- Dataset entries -
--------

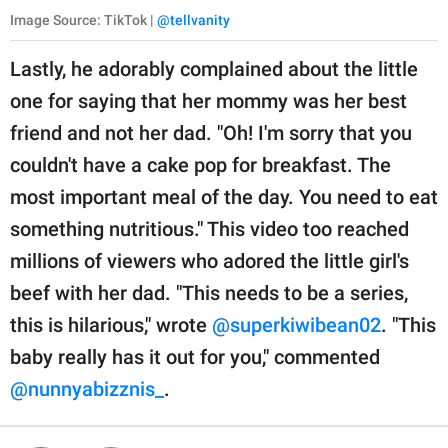
Image Source: TikTok |
@tellvanity
Lastly, he adorably complained about the little
one for saying that her mommy was her best
friend and not her dad. "Oh! I'm sorry that you
couldn't have a cake pop for breakfast. The
most important meal of the day. You need to eat
something nutritious." This video too reached
millions of viewers who adored the little girl's
beef with her dad. "This needs to be a series,
this is hilarious," wrote
@superkiwibean02
. "This
baby really has it out for you," commented
@nunnyabizznis_
.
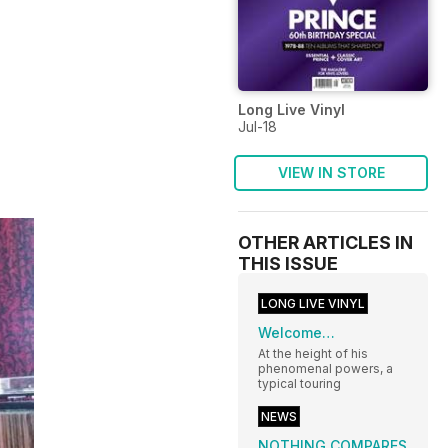
Long Live Vinyl
Jul-18
VIEW IN STORE
OTHER ARTICLES IN
THIS ISSUE
LONG LIVE VINYL
Welcome…
At the height of his
phenomenal powers, a
typical touring
NEWS
NOTHING COMPARES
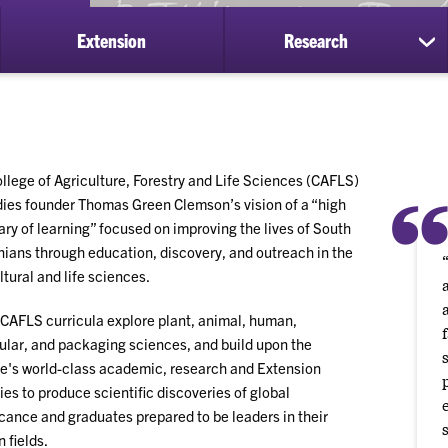
Extension
Research
ow
sh
bmenu
su
for
ademics
Re
llege of Agriculture, Forestry and Life Sciences (CAFLS)
es founder Thomas Green Clemson’s vision of a “high
ry of learning” focused on improving the lives of South
nians through education, discovery, and outreach in the
ltural and life sciences.
CAFLS curricula explore plant, animal, human,
lar, and packaging sciences, and build upon the
e's world-class academic, research and Extension
ties to produce scientific discoveries of global
icance and graduates prepared to be leaders in their
 fields.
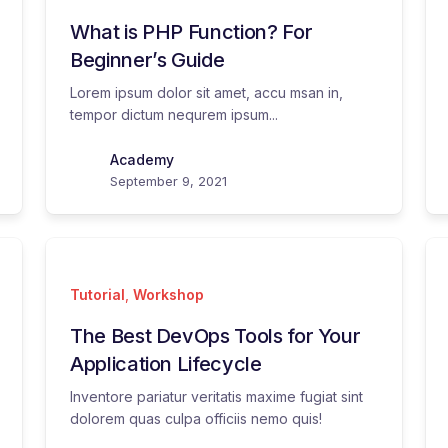
What is PHP Function? For
Beginner’s Guide
Lorem ipsum dolor sit amet, accu msan in,
tempor dictum nequrem ipsum...
Academy
September 9, 2021
Tutorial
,
Workshop
The Best DevOps Tools for Your
Application Lifecycle
Inventore pariatur veritatis maxime fugiat sint
dolorem quas culpa officiis nemo quis!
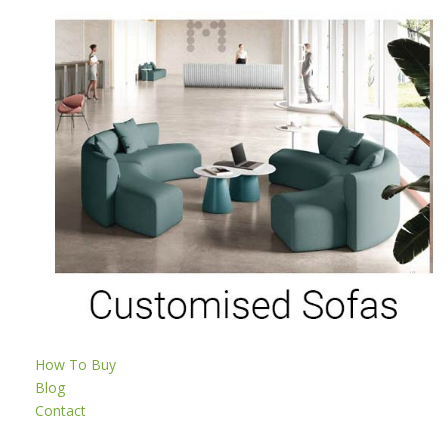
How To Buy
Blog
Contact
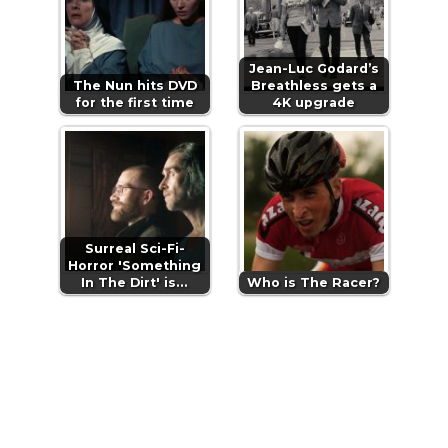
Jean-Luc Godard’s
The Nun hits DVD
Breathless gets a
for the first time
4K upgrade
Surreal Sci-Fi-
Horror 'Something
In The Dirt' is…
Who is The Racer?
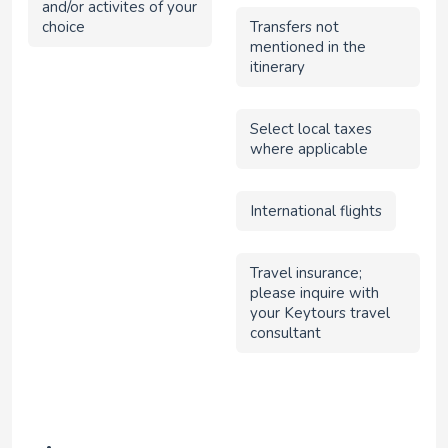
and/or activites of your
choice
Transfers not
mentioned in the
itinerary
Select local taxes
where applicable
International flights
Travel insurance;
please inquire with
your Keytours travel
consultant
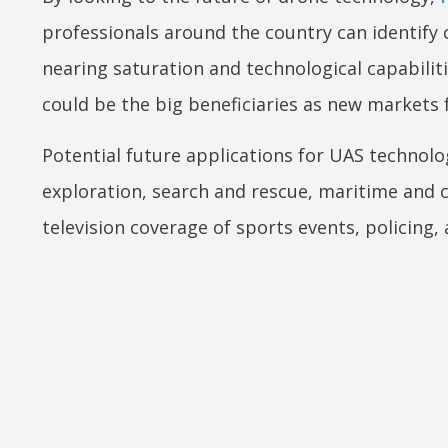
professionals around the country can identify
nearing saturation and technological capabili
could be the big beneficiaries as new markets 
Potential future applications for UAS technolog
exploration, search and rescue, maritime and c
television coverage of sports events, policing, 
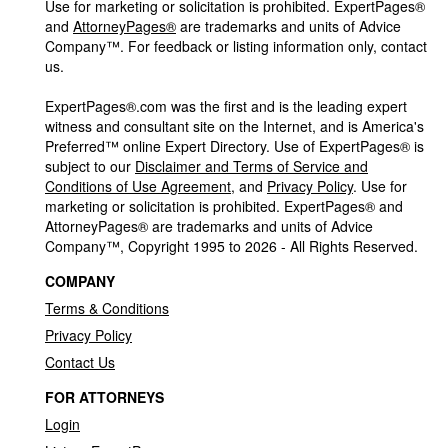
Use for marketing or solicitation is prohibited. ExpertPages®
and
AttorneyPages®
are trademarks and units of Advice
Company™. For feedback or listing information only, contact
us.
ExpertPages®.com was the first and is the leading expert
witness and consultant site on the Internet, and is America's
Preferred™ online Expert Directory. Use of ExpertPages® is
subject to our
Disclaimer and Terms of Service and
Conditions of Use Agreement
, and
Privacy Policy
. Use for
marketing or solicitation is prohibited. ExpertPages® and
AttorneyPages® are trademarks and units of Advice
Company™, Copyright 1995 to 2026 - All Rights Reserved.
COMPANY
Terms & Conditions
Privacy Policy
Contact Us
FOR ATTORNEYS
Login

--------

- Problem to work on -
Render every line of the listing above as a JSON list of strings, one string per line, with blank lines left out. Leave the picture markers out of the list.

- Task answer -
[
  "Image Source: TikTok |",
  "@tellvanity",
  "Lastly, he adorably complained about the little",
  "one for saying that her mommy was her best",
  "friend and not her dad. \"Oh! I'm sorry that you",
  "couldn't have a cake pop for breakfast. The",
  "most important meal of the day. You need to eat",
  "something nutritious.\" This video too reached",
  "millions of viewers who adored the little girl's",
  "beef with her dad. \"This needs to be a series,",
  "this is hilarious,\" wrote",
  "@superkiwibean02",
  ". \"This",
  "baby really has it out for you,\" commented",
  "@nunnyabizznis_",
  ".",
  "Long Live Vinyl",
  "Jul-18",
  "VIEW IN STORE",
  "OTHER ARTICLES IN",
  "THIS ISSUE",
  "LONG LIVE VINYL",
  "Welcome…",
  "At the height of his",
  "phenomenal powers, a",
  "typical touring",
  "NEWS",
  "NOTHING COMPARES",
  "Extension",
  "Research",
  "ow",
  "sh",
  "bmenu",
  "su",
  "for",
  "ademics",
  "Re",
  "llege of Agriculture, Forestry and Life Sciences (CAFLS)",
  "es founder Thomas Green Clemson’s vision of a “high",
  "ry of learning” focused on improving the lives of South",
  "nians through education, discovery, and outreach in the",
  "ltural and life sciences.",
  "CAFLS curricula explore plant, animal, human,",
  "lar, and packaging sciences, and build upon the",
  "e's world-class academic, research and Extension",
  "ties to produce scientific discoveries of global",
  "icance and graduates prepared to be leaders in their",
  " fields.",
  "What is PHP Function? For",
  "Beginner’s Guide",
  "Lorem ipsum dolor sit amet, accu msan in,",
  "tempor dictum nequrem ipsum...",
  "Academy",
  "September 9, 2021",
  "Tutorial",
  ",",
  "Workshop",
  "The Best DevOps Tools for Your",
  "Application Lifecycle",
  "Inventore pariatur veritatis maxime fugiat sint",
  "dolorem quas culpa officiis nemo quis!",
  "How To Buy",
  "Blog",
  "Contact",
  "Jean-Luc Godard’s",
  "The Nun hits DVD",
  "Breathless gets a",
  "for the first time",
  "4K upgrade",
  "Surreal Sci-Fi-",
  "Horror 'Something",
  "In The Dirt' is…",
  "Who is The Racer?",
  "and/or activites of your",
  "choice",
  "Transfers not",
  "mentioned in the",
  "itinerary",
  "Select local taxes",
  "where applicable",
  "International flights",
  "Travel insurance;",
  "please inquire with",
  "your Keytours travel",
  "consultant",
  "professionals around the country can identify",
  "nearing saturation and technological capabili",
  "could be the big beneficiaries as new markets ",
  "Potential future applications for UAS technolog",
  "exploration, search and rescue, maritime and c",
  "television coverage of sports events, policing, ",
  "Use for marketing or solicitation is prohibited. ExpertPages®",
  "and",
  "AttorneyPages®",
  "are trademarks and units of Advice",
  "Company™. For feedback or listing information only, contact",
  "us.",
  "ExpertPages®.com was the first and is the leading expert",
  "witness and consultant site on the Internet, and is America's",
  "Preferred™ online Expert Directory. Use of ExpertPages® is",
  "subject to our",
  "Disclaimer and Terms of Service and",
  "Conditions of Use Agreement",
  ", and",
  "Privacy Policy",
  ". Use for",
  "marketing or solicitation is prohibited. ExpertPages® and",
  "AttorneyPages® are trademarks and units of Advice",
  "Company™, Copyright 1995 to 2026 - All Rights Reserved.",
  "COMPANY",
  "Terms & Conditions",
  "Privacy Policy",
  "Contact Us",
  "FOR ATTORNEYS",
  "Login"
]